那青衣男子被噴了一臉的鮮血,先是嚇得一抖,然後實在是忍不住直接吐了出來,吐到了張豐的腿上。
姜早:……好惡心。
被吐了一腳,張豐憤怒萬分,直接一擊打在了青衣男子的胸上。
“噗——”
“賤人!”張豐憤怒,忘記了自己被‘大人’懲罰,直接朝著青衣男子動手。
那青衣男子被擊中後趴在地上,氣息奄奄,他掙扎著想要起身,手裡緊緊握著那鐵錘。
“張豐,”
“你們這群邪物,竟敢與魔為舞!我必定會揭露你們的惡行,我的同伴們絕對、絕對不會放過你們…”
聽到這裡,姜早忍不住瞪大了眼睛。
邪修!魔族!
所以,那間寶劍鋪子的確是和邪修、魔族有關,那麼那股惡臭必然和他們有關。
這其中必然有不為人知的陰謀。
姜早垂眸沉思,那麼周家又在這裡面擔任了什麼樣的角色呢…
“揭露?哈哈哈哈。”
張豐大笑,似乎是聽見了什麼笑話,也不計較青衣男子吐一地的事,起身回到黑煙身邊。
“真是可惜啊,你的同伴們都一個一個死在了荒無人煙之地,死在了…你拿什麼揭露我們?”
青衣男子不說話,眼神帶著恨意,死死盯著張豐和黑煙。
“既然你都要死了,那我也不妨告訴你。”張豐心情頗好的開口:“你以為你能逃出來是你謹慎嗎?”
青衣男子愣住了,“你…你什麼意思?”
“我們的計劃差不多也要成了,放你出來不過是給自己找點事兒做罷了。

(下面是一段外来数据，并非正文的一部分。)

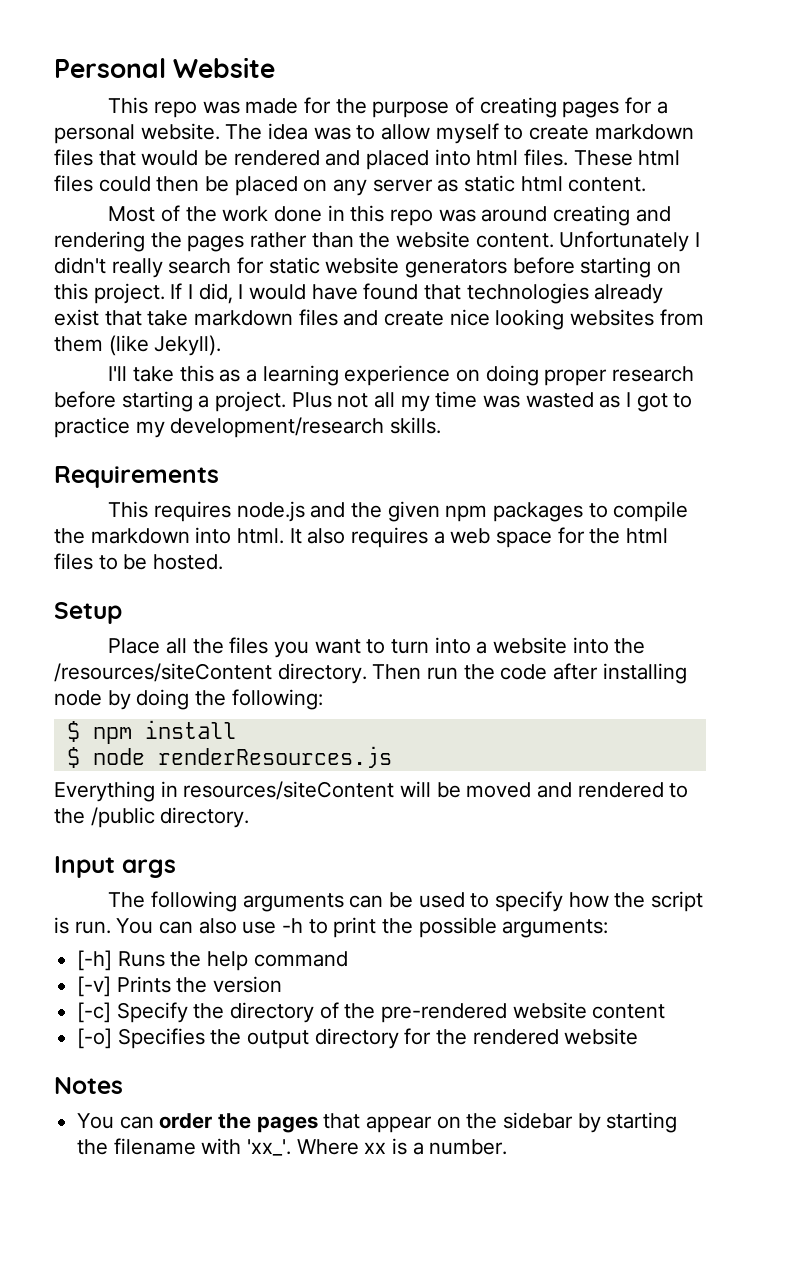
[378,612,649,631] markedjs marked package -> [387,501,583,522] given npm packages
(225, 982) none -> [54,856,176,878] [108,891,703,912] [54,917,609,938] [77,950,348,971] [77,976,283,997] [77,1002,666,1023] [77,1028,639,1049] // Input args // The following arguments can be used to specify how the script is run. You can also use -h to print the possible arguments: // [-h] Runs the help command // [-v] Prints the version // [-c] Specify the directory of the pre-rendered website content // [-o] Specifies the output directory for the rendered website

”
暗處的姜早忍不住吐槽:這人做事不謹慎啊,萬一那青衣男子真的逃了出去,這裡的事情豈不是都敗露了?
想到這裡,姜早眼睛一亮。
若是那青衣男子真的逃了出去,這裡的陰謀是不是都會被揭露?
姜早看著地上奄奄一息的青衣男子,腦海中思考著有沒有什麼方法能解救他。
與其自己在這裡摸索這些未知的陰謀,不如直接解救一個知曉陰謀的人,這樣要比自己去調查更加安全。
姜早手中捏著幾張攻擊類的符籙,隨時準備攻擊張掌櫃張豐。
她在等。
她要先確定張豐的實力、再確定青衣男子的逃跑路線、最後還要保證自己的安全。